Just behind me, in the queue through customs, was a loud and very boastful American boy. He may or may not have been the son of an Embassy official in Madrid, but his voice soared above Led Zeppelin’s Physical Graffiti, playing almost as loudly on his sound box. To believe him, he was carrying enough dope to supply half of Madrid.
I shuffled on.
From the corner of my eye I detected movement.
I turned to see a Spanish policeman staring at me. He looked like Lieutenant Doberman in Sergeant Bilko, only more sombre, even grim. He raised his finger again and curled it, beckoning to a small cubicle. The American boy went quiet.
I went through the usual pattern of body language: the widened eyes, head tilting quizzically, the finger on the chest. The policeman nodded and gestured me again into the small cubicle.

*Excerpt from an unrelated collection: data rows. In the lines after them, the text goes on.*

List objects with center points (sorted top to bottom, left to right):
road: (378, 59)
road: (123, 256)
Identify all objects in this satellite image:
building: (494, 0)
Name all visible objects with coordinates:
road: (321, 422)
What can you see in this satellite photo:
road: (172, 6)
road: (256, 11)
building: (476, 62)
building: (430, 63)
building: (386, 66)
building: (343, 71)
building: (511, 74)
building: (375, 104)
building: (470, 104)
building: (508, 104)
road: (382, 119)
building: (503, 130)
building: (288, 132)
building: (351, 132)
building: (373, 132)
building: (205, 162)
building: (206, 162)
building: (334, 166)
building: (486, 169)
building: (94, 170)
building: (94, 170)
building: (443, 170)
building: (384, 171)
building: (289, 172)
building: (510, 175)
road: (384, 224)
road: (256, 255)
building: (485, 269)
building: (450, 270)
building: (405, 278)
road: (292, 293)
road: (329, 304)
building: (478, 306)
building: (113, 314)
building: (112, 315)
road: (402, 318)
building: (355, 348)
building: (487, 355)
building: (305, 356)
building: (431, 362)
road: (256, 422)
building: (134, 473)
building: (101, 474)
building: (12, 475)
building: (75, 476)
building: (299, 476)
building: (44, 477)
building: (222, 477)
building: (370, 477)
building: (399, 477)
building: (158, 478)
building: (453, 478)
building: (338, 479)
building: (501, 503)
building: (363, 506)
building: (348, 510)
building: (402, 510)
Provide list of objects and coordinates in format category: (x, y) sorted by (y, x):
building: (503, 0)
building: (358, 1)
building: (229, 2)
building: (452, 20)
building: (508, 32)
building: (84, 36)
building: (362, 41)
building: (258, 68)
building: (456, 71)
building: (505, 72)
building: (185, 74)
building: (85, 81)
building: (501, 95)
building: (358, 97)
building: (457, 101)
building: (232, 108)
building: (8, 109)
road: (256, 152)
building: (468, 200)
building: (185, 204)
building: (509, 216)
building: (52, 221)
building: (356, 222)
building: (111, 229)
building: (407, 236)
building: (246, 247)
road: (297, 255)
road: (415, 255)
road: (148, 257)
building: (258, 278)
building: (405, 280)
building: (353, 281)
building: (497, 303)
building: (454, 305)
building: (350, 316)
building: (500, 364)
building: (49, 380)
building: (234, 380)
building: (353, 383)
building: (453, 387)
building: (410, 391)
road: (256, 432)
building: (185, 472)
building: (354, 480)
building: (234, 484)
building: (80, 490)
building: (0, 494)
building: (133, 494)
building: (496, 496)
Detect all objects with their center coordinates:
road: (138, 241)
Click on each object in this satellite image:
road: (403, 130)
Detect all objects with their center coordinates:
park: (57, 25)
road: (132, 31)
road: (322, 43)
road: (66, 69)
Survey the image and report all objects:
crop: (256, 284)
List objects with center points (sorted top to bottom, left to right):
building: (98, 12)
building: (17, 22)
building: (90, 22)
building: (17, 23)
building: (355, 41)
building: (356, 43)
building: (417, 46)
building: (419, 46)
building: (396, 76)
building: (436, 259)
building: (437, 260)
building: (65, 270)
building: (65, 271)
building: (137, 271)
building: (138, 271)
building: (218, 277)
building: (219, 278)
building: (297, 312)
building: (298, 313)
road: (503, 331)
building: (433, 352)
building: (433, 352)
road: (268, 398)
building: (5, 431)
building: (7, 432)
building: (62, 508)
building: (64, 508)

The body search was thorough and became even more so. He put on a pair of brown leather gloves.
He placed my hands on a facing wall and pulled my trousers down. A finger shot up my bottom, jabbed once or twice then went up and down following the natural curve of the crack. Should I have been outraged, embarrassed, perhaps humiliated? The mind is a strange thing. With each exploratory jab I was thinking what a great story this would make, and how best to tell it over a few pints in the pub back home.
When he had finished I waited. He had pulled my trousers down, he could pull them up, I thought, before better sense prevailed. The policeman watched impassively as I adjusted my dress and left.